Make sure you provide a clear framework of information about permitted development and include clear links to the best bits of the planning portal. This includes the interactive house/terrace and individual guides about specific types of developments (loft conversions, extensions, porches).
Provide information about each of the options for verifying permitted development, including any ‘informal’ advice from planners right through to to LDCs. It should explain exactly what costs are involved and what you will receive, eg an informal email, a written letter of advice or a legally binding certificate.
Sites that we recommend
Links through to the Planning Portal at the appropriate page. Very smooth process.

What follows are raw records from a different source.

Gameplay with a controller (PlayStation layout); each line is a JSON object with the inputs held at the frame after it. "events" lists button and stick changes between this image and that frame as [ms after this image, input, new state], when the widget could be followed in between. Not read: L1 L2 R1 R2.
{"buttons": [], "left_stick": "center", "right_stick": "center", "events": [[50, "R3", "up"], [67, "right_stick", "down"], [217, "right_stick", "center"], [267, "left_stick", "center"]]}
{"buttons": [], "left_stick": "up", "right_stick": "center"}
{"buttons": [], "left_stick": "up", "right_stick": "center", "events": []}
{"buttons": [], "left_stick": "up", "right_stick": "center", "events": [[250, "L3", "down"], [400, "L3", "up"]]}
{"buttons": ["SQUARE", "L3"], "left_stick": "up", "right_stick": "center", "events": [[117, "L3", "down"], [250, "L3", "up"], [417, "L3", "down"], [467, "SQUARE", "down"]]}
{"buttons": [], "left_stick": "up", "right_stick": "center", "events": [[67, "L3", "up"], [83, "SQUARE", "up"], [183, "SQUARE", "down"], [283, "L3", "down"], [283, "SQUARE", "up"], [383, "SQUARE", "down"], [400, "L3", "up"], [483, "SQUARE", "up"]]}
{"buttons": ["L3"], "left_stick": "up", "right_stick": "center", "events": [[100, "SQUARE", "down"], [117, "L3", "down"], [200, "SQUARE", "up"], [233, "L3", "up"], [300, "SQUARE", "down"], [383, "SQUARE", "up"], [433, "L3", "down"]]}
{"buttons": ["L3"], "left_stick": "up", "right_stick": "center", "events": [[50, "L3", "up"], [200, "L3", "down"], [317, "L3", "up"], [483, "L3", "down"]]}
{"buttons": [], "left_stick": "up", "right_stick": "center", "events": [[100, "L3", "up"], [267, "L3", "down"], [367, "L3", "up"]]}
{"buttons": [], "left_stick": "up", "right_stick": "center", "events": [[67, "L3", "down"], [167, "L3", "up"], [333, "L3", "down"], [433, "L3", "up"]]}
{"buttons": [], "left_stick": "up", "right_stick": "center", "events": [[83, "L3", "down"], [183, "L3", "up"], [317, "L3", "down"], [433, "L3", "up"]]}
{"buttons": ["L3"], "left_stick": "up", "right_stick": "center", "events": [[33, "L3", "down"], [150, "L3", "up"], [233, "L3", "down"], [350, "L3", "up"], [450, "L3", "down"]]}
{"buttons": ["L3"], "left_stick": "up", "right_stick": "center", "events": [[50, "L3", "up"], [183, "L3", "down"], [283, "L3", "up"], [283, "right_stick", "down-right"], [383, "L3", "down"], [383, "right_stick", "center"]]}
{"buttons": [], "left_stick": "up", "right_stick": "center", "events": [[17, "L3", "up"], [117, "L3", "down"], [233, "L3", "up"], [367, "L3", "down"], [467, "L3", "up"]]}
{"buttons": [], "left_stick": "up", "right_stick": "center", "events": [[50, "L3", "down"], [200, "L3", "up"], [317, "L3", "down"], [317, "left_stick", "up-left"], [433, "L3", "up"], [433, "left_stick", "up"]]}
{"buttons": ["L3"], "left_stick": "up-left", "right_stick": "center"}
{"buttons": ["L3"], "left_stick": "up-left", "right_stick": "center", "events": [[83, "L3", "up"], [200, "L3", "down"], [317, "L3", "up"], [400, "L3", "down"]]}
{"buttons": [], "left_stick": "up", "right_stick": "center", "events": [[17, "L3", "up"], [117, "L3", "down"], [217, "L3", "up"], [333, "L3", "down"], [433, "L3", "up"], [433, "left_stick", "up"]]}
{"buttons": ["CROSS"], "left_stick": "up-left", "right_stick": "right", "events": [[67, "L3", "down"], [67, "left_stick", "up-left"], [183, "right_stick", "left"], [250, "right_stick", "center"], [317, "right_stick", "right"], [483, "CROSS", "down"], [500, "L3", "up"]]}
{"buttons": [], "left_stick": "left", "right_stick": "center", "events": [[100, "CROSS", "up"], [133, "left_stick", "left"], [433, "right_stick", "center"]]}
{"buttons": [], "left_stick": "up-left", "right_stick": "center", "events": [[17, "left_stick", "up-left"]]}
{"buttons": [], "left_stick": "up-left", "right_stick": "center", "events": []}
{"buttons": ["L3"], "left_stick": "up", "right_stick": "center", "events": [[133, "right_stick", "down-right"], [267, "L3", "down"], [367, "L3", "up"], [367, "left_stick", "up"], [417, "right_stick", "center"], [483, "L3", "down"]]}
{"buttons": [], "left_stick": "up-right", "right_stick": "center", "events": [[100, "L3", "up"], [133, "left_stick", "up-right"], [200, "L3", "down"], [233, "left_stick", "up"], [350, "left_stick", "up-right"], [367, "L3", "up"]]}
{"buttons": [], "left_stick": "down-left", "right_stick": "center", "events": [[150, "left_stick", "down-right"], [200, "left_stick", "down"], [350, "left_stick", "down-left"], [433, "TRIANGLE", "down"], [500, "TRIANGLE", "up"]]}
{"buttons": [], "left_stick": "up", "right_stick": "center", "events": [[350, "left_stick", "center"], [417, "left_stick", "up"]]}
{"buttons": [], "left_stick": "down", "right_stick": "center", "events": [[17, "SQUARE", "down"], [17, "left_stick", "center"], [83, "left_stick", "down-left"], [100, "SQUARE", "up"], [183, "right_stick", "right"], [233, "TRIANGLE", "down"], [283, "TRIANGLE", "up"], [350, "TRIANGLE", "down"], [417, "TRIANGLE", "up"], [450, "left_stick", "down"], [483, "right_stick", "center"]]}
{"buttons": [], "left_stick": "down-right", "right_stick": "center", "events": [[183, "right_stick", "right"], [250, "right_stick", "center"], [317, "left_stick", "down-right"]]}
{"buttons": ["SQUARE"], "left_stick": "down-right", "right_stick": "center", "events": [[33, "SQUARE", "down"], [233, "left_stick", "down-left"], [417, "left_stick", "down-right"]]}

A really useful page about permitted development with images of the Planning Portal’s interactive house and terrace. There was very clear information about the processes related to projects under permitted development and clear explanations about the different levels of confirmation you could get for your project. This included paying for a simple letter and also paying for a certificate of lawful development. The information is arranged in a logical sequence and the task journey has been well thought through. Very good indeed.
The task is well promoted. The page ‘Do you need planning permission?’ contained good information about lawful development certificates. I was signposted to the Planning Portal to view the interactive house, but there were also a number of individual links to specific householder developments including one for conservatories and one for extensions. Good.
Very good integration with the Planning Portal. Clear initial information with appropriate links to Planning Portal.
Couldn’t fail to get to this content; on the landing page even a direct link to the Planning Portal for conservatories. Clearly written, nicely laid out.